Regardless of the merits of this excellent article, the first sentence is a howler: "Shocking as it may seem, U.S. government doctors once thought it was fine to experiment on disabled people and prison inmates." SHOCKING? Mr. Stobbe, I guarantee you that readers of the LIBERTARIAN BIOETHICS BLOG are not shocked to discover that employees of the premier criminal organization in the world (the U.S. government) violated the non-aggression principle while conducting medical research against vulnerable populations.
Similar to the Wikipedia article concerning U.S. government human experimentation detailed in the 05/03/11 LIBERTARIAN BIOETHICS BLOG post, Stobbe's story provides multiple examples of the approximately 40 unethical studies found by the AP. Below are lowlights of five of the medical experiments:
1) "A federally funded study in 1942 injected experimental flu vaccine in male patients at a state insane asylum in Ypsilanti, Mich., then exposed them to flu several months later."
2) "In federally funded studies in the 1940s, noted researcher Dr. W. Paul Havens Jr. exposed men to hepatitis in a series of experiments, including one using patients from mental institutions in Middletown and Norwich, Conn."
3) "Researchers in the mid-1940s studied the transmission of a deadly stomach bug by having young men swallow unfiltered stood suspension. The study was conducted at the New York State Vocational Institution, a reformatory prison in West Coxsackie."
4) "A University of Minnesota study in the late 1940s injected 11 public service employee volunteers with malaria, then starved them for five days."
5) "For a study in 1957, when the Asian flu pandemic was spreading, federal researchers sprayed the virus in the noses of 23 inmates at Patuxent prison in Jessup, Md., to compare their reactions to those of 32 virus-exposed inmates who had been given a new vaccine."
A commonality in articles detailing U.S. government crimes is a paragraph quoting an "expert" who provides an excuse (or excuses) for the U.S. government aggression. This news story is not an exception, for Laura Stark, an assistant professor of science in society at Wesleyan University, states the following: "There was definitely a sense - that we don't have today - that sacrifice for the nation was important." SACRIFICE FOR THE NATION? Allowing aggression against a vulnerable member of society is not a sacrifice, Assistant Professor Stark; rather, allowing aggression against a vulnerable member of society (or for that matter any member of society) is aiding and abetting a crime.

_Data section_.

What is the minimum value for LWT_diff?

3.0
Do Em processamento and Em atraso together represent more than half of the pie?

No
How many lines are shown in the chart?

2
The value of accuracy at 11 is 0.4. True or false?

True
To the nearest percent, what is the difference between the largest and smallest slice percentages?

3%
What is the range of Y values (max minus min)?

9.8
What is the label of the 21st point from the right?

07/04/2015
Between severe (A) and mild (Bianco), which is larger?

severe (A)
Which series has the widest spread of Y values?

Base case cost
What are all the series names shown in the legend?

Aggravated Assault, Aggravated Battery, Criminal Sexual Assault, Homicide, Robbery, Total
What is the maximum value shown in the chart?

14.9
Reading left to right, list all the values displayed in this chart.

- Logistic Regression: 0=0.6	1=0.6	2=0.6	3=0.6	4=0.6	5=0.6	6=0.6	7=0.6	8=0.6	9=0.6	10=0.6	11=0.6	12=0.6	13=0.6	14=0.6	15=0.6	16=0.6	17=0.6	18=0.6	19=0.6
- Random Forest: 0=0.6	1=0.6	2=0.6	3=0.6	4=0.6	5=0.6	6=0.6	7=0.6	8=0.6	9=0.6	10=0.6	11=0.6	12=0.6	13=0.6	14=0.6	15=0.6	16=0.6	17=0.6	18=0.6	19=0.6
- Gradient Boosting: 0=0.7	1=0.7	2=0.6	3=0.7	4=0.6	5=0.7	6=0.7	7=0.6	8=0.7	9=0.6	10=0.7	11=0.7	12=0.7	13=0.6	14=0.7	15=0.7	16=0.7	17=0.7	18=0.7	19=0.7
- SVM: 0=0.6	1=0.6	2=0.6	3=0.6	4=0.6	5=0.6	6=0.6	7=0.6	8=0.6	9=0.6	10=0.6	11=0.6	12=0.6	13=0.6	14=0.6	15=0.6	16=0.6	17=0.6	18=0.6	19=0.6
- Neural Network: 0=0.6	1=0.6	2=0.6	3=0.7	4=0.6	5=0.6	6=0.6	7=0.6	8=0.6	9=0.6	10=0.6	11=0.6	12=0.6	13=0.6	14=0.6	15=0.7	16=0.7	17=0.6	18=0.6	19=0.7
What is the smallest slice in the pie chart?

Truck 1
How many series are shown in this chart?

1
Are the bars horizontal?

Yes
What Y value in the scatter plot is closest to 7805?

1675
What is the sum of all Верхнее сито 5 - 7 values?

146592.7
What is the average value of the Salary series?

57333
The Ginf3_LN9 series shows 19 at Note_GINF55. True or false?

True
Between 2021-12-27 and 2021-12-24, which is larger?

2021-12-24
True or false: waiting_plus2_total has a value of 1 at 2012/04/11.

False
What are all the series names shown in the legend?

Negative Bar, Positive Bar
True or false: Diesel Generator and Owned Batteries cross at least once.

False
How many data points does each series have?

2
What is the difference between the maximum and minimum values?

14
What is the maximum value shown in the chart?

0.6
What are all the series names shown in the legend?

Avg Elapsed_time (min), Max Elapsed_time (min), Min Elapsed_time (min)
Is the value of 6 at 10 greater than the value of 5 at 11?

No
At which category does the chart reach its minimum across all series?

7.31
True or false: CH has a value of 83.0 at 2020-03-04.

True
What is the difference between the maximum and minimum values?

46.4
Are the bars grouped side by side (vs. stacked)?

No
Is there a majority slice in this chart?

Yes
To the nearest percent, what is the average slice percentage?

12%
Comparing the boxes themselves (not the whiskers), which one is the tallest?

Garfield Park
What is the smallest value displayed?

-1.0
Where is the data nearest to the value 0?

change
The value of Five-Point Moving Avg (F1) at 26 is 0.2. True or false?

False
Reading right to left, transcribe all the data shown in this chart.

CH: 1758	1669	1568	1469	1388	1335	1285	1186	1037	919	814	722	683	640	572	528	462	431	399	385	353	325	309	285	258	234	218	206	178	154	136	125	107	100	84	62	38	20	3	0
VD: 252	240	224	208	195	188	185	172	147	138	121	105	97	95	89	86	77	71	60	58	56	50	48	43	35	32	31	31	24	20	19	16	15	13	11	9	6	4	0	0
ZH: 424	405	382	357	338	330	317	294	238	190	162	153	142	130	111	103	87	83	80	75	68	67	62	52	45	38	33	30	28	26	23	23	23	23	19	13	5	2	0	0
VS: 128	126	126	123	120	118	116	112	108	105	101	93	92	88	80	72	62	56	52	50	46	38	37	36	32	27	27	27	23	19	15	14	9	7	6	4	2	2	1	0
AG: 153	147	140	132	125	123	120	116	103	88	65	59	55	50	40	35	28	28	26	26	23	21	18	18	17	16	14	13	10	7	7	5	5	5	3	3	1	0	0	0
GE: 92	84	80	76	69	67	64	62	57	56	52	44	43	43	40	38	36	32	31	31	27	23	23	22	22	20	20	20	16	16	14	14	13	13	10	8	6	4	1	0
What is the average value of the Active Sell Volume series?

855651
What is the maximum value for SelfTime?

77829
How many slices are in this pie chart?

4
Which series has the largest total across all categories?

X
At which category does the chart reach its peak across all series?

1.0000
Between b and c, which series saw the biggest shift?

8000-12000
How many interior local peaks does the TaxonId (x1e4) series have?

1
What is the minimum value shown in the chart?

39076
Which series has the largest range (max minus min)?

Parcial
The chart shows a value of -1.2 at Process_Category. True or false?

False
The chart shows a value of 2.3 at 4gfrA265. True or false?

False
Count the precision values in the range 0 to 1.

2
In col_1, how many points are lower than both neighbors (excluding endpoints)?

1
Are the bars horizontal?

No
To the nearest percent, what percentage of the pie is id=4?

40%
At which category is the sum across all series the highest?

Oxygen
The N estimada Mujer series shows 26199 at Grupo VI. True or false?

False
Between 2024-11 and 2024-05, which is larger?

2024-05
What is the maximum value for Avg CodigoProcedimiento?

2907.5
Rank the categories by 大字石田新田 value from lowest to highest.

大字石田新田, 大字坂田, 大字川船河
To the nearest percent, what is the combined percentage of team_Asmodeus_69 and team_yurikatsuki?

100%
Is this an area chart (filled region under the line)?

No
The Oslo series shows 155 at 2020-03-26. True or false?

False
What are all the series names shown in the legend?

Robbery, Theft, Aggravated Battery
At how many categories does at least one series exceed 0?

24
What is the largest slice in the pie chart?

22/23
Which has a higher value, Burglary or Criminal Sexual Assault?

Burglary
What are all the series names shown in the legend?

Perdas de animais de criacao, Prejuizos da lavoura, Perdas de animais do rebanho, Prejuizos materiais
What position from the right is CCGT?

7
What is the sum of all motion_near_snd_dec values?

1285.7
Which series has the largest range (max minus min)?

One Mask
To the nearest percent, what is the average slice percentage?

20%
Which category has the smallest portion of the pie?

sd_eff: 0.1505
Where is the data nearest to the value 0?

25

_What you need to do_.
(A) From the blog post, return the text from "A commonality in" to "abetting a crime." word for word.
(B) Answer these from the blog post:
(i) In what year did the federally funded flu vaccine study at the state insane asylum in Ypsilanti take place?
(ii) How many public service employee volunteers did the University of Minnesota study inject with malaria?
(iii) At which university is Laura Stark an assistant professor?

_Answers to each task_.
(A)
A commonality in articles detailing U.S. government crimes is a paragraph quoting an "expert" who provides an excuse (or excuses) for the U.S. government aggression. This news story is not an exception, for Laura Stark, an assistant professor of science in society at Wesleyan University, states the following: "There was definitely a sense - that we don't have today - that sacrifice for the nation was important." SACRIFICE FOR THE NATION? Allowing aggression against a vulnerable member of society is not a sacrifice, Assistant Professor Stark; rather, allowing aggression against a vulnerable member of society (or for that matter any member of society) is aiding and abetting a crime.

(B)
(i) 1942
(ii) 11
(iii) Wesleyan University